A construction company (“L&M”) was hired to manage a school building project.  A student sued L&M, alleging sexual abuse by a project supervisor. L&M’s insurers defended the negligent hiring and supervision claims under a reservation of rights and sought a declaration of no coverage.  A California federal district court granted the insurers’ summary judgment motion, finding that the alleged injury was not caused by an “occurrence” because the injury-causing event was intentional molestation.  The district court reasoned that L&M’s alleged negligent hiring and supervision were “too attenuated” from the injury to establish causation.  L&M appealed, and the Ninth Circuit sought the California Supreme Court’s guidance.
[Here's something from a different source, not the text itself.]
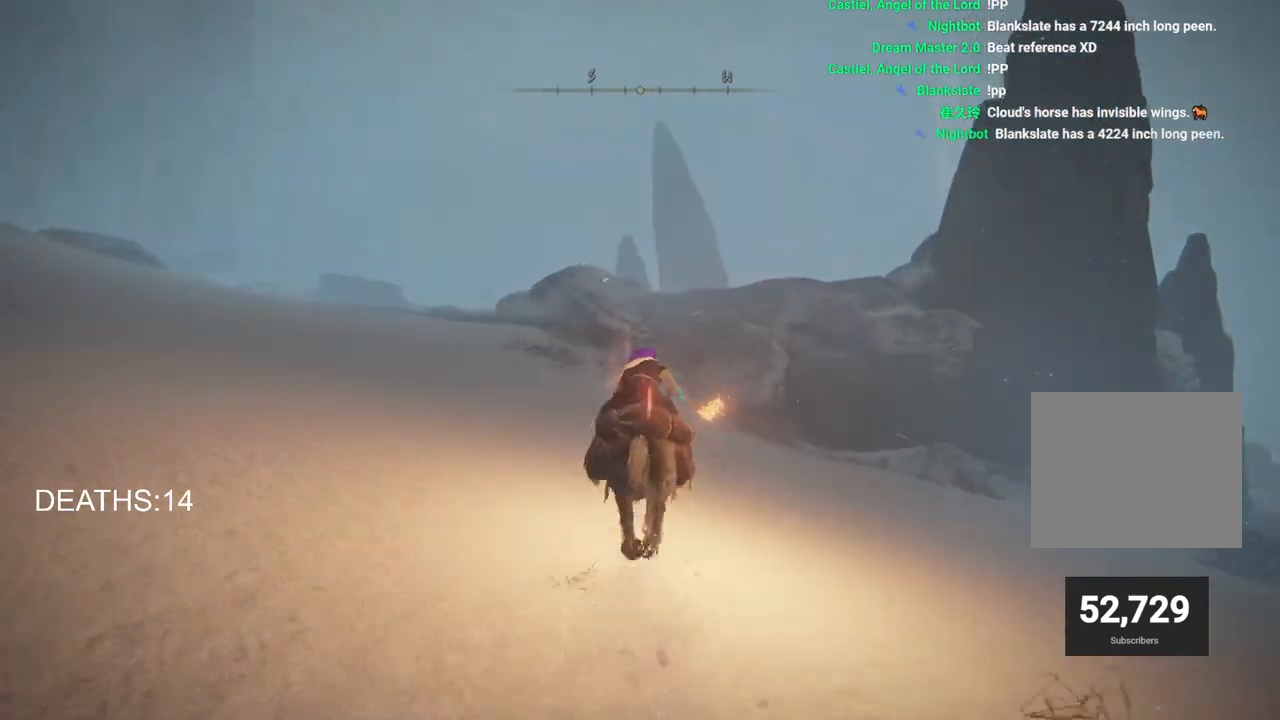
{"buttons": [], "left_stick": "up", "right_stick": "center", "events": []}
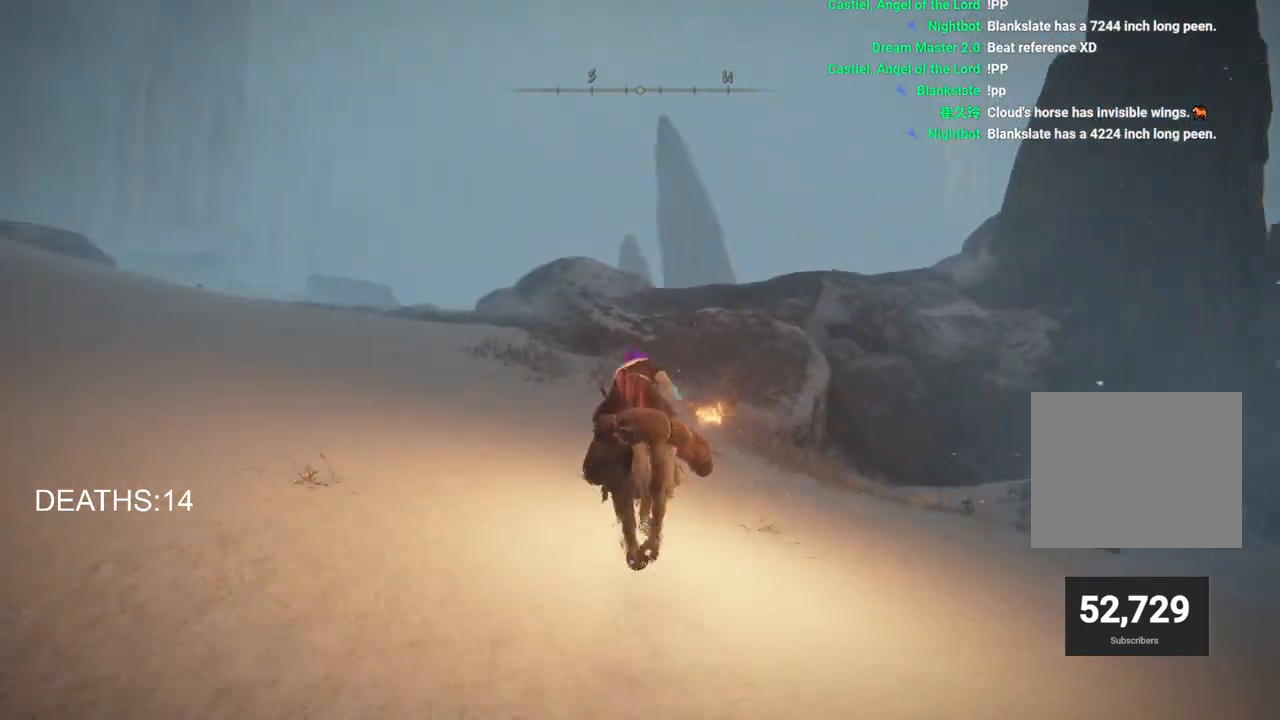
{"buttons": [], "left_stick": "up", "right_stick": "down-right", "events": [[67, "right_stick", "down-right"]]}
The California Supreme Court ruled that the insurers were obligated to defend the suit because a potential for coverage exists, notwithstanding the employee’s alleged intentional acts.  The court rejected the district court’s causation analysis, holding that under California law, causation is established so long as the defendant’s conduct is a “substantial factor” in causing injury.  Applying this framework, the California Supreme Court reasoned that “a finder of fact could conclude that the causal connection between L&M’s alleged negligence and the injury inflicted . . . was close enough to justify the imposition of liability on L&M.”  Additionally, the court noted that in deciding whether underlying claims allege an accident under an insurance policy, the relevant viewpoint is that of the insured; thus, the supervisor’s intentional conduct may be deemed an unexpected consequence of L&M’s independent act of negligent hiring.

As discussed in last month’s Alert, the Wisconsin Supreme Court recently ruled that a liability policy does not cover negligent supervision claims that are based solely on an employee’s intentional conduct.